Angélica Manrique ha dedicado su vida al servicio social

Un viaje inesperado, desde su natal Venezuela, trajo a Angélica Manrique Vargas, a la ‘Ciudad Blanca’.

El plan era conocer el país, sin embargo un mes después encontró trabajo y trasladó sus costumbres, y afecto por los más necesitados, a toda la provincia. Voluntariado tras voluntariado, iban marcando su paso por Ibarra, de la mano con su trabajo en diferentes municipios, ya que llegó de su país con una sólida experiencia en proyectos con el medio ambiente.

Poco a poco la gente la fue conociendo, no era extraño verla repartiendo comida o haciendo paquetes de donaciones, hasta que decidió formar la Fundación Armonía Universal, que en la actualidad, ayuda a miles de migrantes y ecuatorianos de escasos recursos.

La mujer de 32 años mencionó que la fundación, en donde trabajan cuatro personas, nació como un voluntariado hace tres años, en vista de que ella, con otros amigos, vieron necesidades en otras personas y buscaban generar soluciones. Así fueron creciendo, visualizando la problemática, buscando voluntarios y alianzas estratégicas para ayudar.

El grupo hace donaciones que reciben de las empresas, al momento entregaron la ayuda que llegó de las exportadoras bananeras. En total cinco toneladas de alimentos, fueron entregadas a casi 600 familias.

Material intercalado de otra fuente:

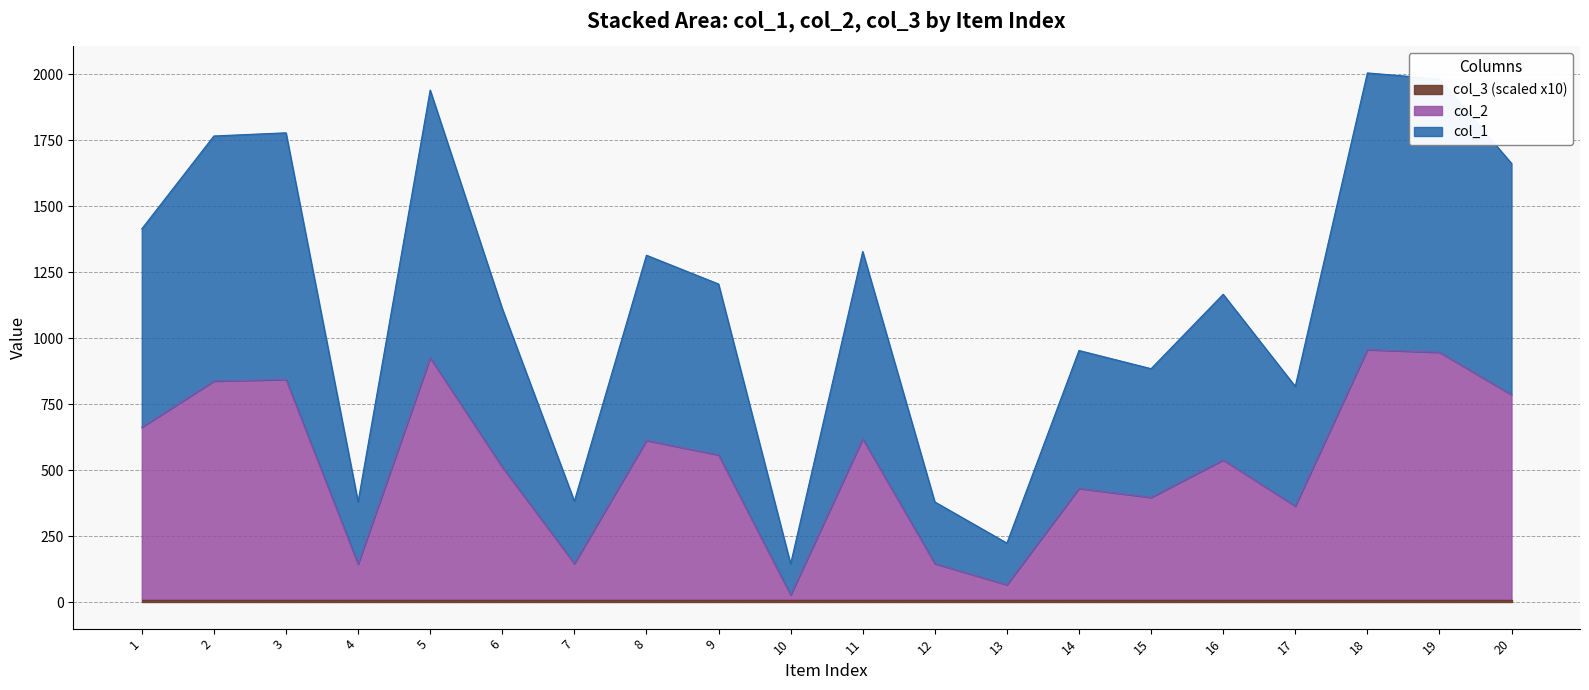

Does the chart display data point markers on the line(s)?

No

Los principales beneficiados de este proyecto, según Angélica, son las personas en movilidad, migrantes y también ecuatorianos en situación de pobreza. “Lo hacemos desinteresadamente.

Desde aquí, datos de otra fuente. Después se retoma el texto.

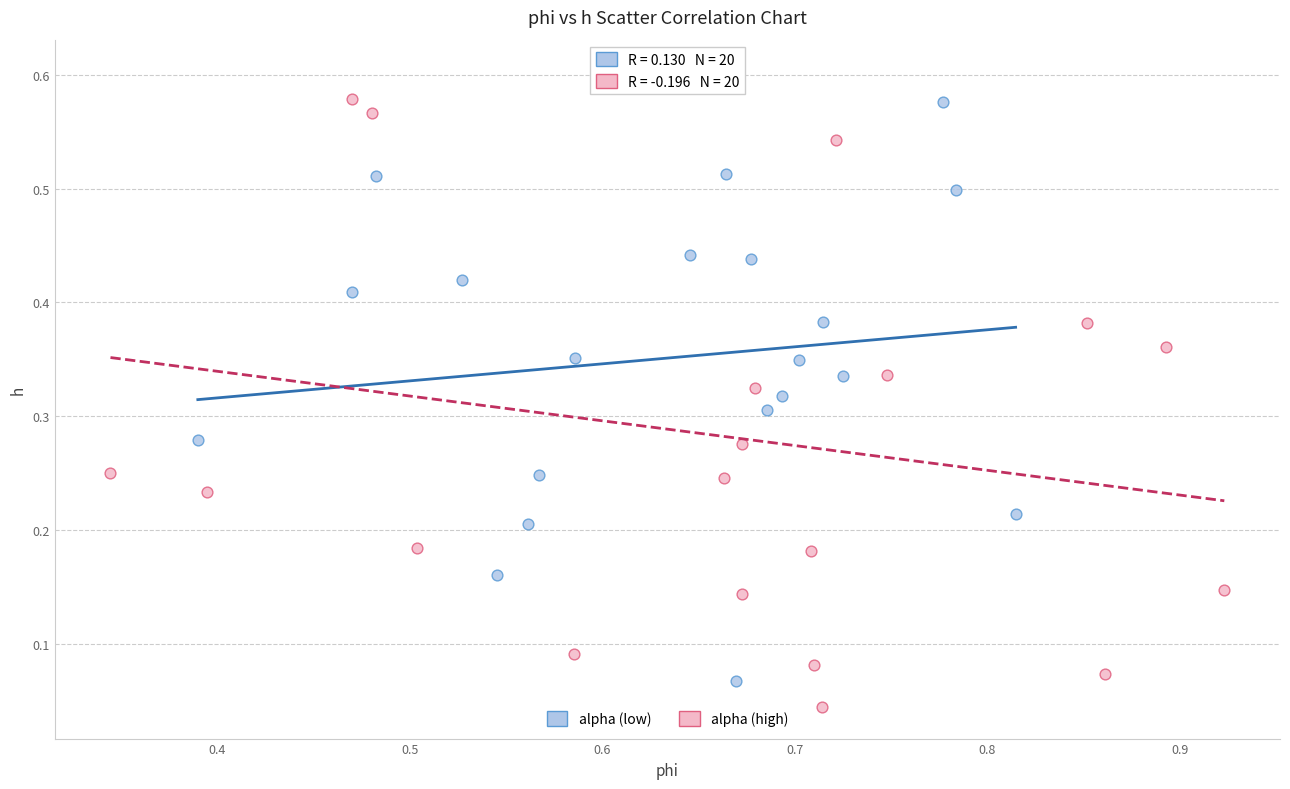

Which series reaches the minimum Y coordinate?

alpha (high)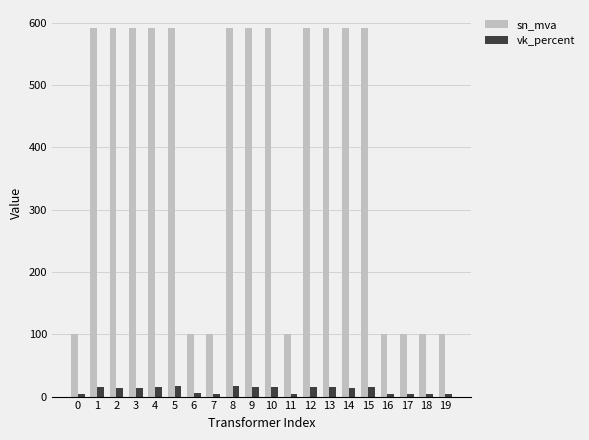

Which series has the largest range (max minus min)?

sn_mva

Tenemos más de 2 000 afiliados que han recibido ayuda e invitamos a otros que colaboren para contribuir con quienes más lo necesitan”, dijo la migrante, asegurando que, en ocasiones, reciben donaciones de ropa, medicinas, útiles escolares y dan asesoría legal.

Mujer con gran corazón

“Esta es una tierra de oportunidades, de gente amable, gentil y fértil para que germinen los sueños, a través de la dedicación y constancia. Ibarra tiene personas nobles, amables y caritativas, que le tienden la mano a los extranjeros y eso me ha permitido seguir con mi legado.

Esta actividad la hago desde muy niña, inculcada desde mi casa; tenía seis años y se realizaba labor social en los ancianatos, el 24 de diciembre, y en los orfanatos, el 31 de diciembre, mi familia llevaba comida para todos y celebrábamos esas fechas especiales con los desprotegidos”, comentó con notable emoción.

Angélica asegura que aquí no se le hizo difícil realizar su labor. “Nos sentimos plenos cuando somos parte de algo superior que nos invita a ser mejores personas, desarrollando empatía, en donde los seres humanos nos ponemos en los zapatos de las otras personas y nos detenemos a escuchar, dándonos cuenta lo que necesita el prójimo”, mencionó.

“La situación de mis hermanos, es delicada, por las condiciones de vida que se mantienen allá. Ellos no salen del país porque quieren aventurar, sino porque realmente no tienen con qué comer y se escuchan relatos desgarradores como por ejemplo, que el padre come una sola vez al día, para que sus hijos coman dos veces o dejan de comer para ese bocado ceder a su familia”, finalizó la voluntaria.